Recent advances in self-supervised learning for EEG representation have largely relied on masked reconstruction, where models are trained to recover randomly masked signal segments. While effective at modeling local dependencies, such objectives are inherently limited in capturing the global dynamics and long-range dependencies essential for characterizing neural activity. To address this limitation, we propose EEGDM, a novel self-supervised framework that leverages latent diffusion models to generate EEG signals as an objective. Unlike masked reconstruction, diffusion-based generation progressively denoises signals from noise to realism, compelling the model to capture holistic temporal patterns and cross-channel relationships. Specifically, EEGDM incorporates an EEG encoder that distills raw signals and their channel augmentations into a compact representation, acting as conditional information to guide the diffusion model for generating EEG signals. This design endows EEGDM with a compact latent space, which not only offers ample control over the generative process but also can be leveraged for downstream tasks.

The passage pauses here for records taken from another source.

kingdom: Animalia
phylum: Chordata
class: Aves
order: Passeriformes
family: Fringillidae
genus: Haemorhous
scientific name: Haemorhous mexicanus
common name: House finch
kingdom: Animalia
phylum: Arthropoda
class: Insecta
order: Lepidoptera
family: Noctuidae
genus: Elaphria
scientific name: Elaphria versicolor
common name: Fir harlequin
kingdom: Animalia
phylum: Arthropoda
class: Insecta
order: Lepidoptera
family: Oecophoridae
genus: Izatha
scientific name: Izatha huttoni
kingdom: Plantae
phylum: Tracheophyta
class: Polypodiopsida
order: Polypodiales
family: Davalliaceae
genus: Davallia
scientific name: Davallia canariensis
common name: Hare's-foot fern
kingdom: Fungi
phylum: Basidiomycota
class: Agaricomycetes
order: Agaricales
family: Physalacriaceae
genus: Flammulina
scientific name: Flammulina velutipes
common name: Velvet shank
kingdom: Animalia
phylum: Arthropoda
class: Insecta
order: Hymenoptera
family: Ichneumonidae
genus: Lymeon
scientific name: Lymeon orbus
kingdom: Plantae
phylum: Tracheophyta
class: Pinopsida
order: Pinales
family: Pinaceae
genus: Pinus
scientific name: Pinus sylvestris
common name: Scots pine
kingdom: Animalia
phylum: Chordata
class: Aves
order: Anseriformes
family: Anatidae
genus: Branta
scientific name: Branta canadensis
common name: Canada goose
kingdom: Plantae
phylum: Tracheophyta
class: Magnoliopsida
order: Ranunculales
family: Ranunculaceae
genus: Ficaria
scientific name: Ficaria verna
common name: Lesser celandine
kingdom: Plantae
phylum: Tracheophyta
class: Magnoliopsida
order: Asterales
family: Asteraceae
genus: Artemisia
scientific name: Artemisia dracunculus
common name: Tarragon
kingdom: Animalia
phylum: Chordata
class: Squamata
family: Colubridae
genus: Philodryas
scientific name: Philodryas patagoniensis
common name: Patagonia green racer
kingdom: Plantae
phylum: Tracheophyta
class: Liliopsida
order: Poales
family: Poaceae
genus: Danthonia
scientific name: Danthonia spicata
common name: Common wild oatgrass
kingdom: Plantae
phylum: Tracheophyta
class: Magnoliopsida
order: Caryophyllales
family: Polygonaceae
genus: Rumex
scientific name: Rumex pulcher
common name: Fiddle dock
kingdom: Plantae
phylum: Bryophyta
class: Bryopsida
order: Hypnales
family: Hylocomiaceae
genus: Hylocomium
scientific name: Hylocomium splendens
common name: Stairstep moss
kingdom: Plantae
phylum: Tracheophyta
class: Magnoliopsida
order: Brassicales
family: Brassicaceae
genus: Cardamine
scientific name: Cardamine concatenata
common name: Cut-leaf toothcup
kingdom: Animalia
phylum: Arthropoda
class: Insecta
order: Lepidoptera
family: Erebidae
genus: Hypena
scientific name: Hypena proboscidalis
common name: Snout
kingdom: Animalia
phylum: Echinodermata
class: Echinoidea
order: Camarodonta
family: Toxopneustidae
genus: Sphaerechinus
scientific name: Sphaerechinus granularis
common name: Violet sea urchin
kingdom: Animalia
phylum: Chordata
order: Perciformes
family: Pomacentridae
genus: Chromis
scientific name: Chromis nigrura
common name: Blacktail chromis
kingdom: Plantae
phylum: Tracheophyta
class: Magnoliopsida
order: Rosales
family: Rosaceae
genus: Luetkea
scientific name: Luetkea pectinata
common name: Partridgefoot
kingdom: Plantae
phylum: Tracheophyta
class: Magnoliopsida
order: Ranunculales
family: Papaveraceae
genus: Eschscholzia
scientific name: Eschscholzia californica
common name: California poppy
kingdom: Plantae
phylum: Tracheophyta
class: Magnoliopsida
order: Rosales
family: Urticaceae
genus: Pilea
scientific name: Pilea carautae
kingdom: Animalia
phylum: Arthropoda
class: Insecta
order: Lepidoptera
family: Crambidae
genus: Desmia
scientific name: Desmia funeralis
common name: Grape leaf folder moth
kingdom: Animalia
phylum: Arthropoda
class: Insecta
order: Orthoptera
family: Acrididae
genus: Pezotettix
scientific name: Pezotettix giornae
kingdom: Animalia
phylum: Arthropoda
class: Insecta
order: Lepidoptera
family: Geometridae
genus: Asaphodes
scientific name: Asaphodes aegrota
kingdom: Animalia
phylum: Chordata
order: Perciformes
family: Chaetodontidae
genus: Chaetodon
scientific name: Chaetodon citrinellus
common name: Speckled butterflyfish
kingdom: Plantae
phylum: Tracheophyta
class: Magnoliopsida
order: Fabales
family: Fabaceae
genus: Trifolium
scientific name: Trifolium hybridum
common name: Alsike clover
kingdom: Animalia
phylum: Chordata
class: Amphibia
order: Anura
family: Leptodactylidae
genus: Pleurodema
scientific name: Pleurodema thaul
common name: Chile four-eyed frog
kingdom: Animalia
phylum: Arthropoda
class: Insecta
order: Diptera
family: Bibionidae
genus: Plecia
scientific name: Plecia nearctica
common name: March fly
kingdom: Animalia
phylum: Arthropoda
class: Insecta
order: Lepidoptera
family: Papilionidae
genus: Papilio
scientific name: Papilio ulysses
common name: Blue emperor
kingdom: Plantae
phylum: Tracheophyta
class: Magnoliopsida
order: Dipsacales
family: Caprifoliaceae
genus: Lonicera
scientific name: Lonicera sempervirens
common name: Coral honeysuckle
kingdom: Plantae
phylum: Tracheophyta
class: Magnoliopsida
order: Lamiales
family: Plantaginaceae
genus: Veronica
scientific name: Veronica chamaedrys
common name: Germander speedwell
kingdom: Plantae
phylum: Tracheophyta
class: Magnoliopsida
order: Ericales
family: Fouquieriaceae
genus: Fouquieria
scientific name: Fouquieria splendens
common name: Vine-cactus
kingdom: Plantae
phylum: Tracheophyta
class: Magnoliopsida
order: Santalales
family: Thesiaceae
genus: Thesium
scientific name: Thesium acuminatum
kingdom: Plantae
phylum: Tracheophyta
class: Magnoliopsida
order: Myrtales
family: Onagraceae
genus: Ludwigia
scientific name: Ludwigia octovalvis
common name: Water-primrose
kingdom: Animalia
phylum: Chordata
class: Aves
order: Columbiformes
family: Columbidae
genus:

Experimental results show that EEGDM (1) reconstructs high-quality EEG signals, (2) learns robust representations, and (3) achieves competitive performance across diverse downstream tasks, thus exploring a new direction for self-supervised EEG representation learning.

Paper Structure

This paper contains 18 sections, 5 equations, 5 figures, 7 tables.

Figures (5)

  • Figure 1: The overall architecture of EEGDM. The original EEG data is projected onto a latent space using PCA. Noise is added in this latent space, and the denoised latent representation is predicted by learning the conditional latent diffusion model. The prediction is then projected back to the original space by inverse PCA to obtain the generated target EEG signal. The encoder transforms the source EEG signal (including original data and augmentations) into a concise EEG representation. It is combined with the noise timestep representation and then used as conditional information to modulate the DiT block, thus guiding the denoising of the latent representation.
  • Figure 2: The pre-trained encoder is connected to a linear prediction head to perform downstream tasks.
  • Figure 3: Performance comparison with different numbers of PCA components on TUEV and TUAB datasets.
  • Figure 4: The t-SNE visualizations. Clear inter-class separation and intra-class compactness indicate that the learned representations are discriminative.
  • Figure 5: Visualization of reconstructed EEG signals and their PSD.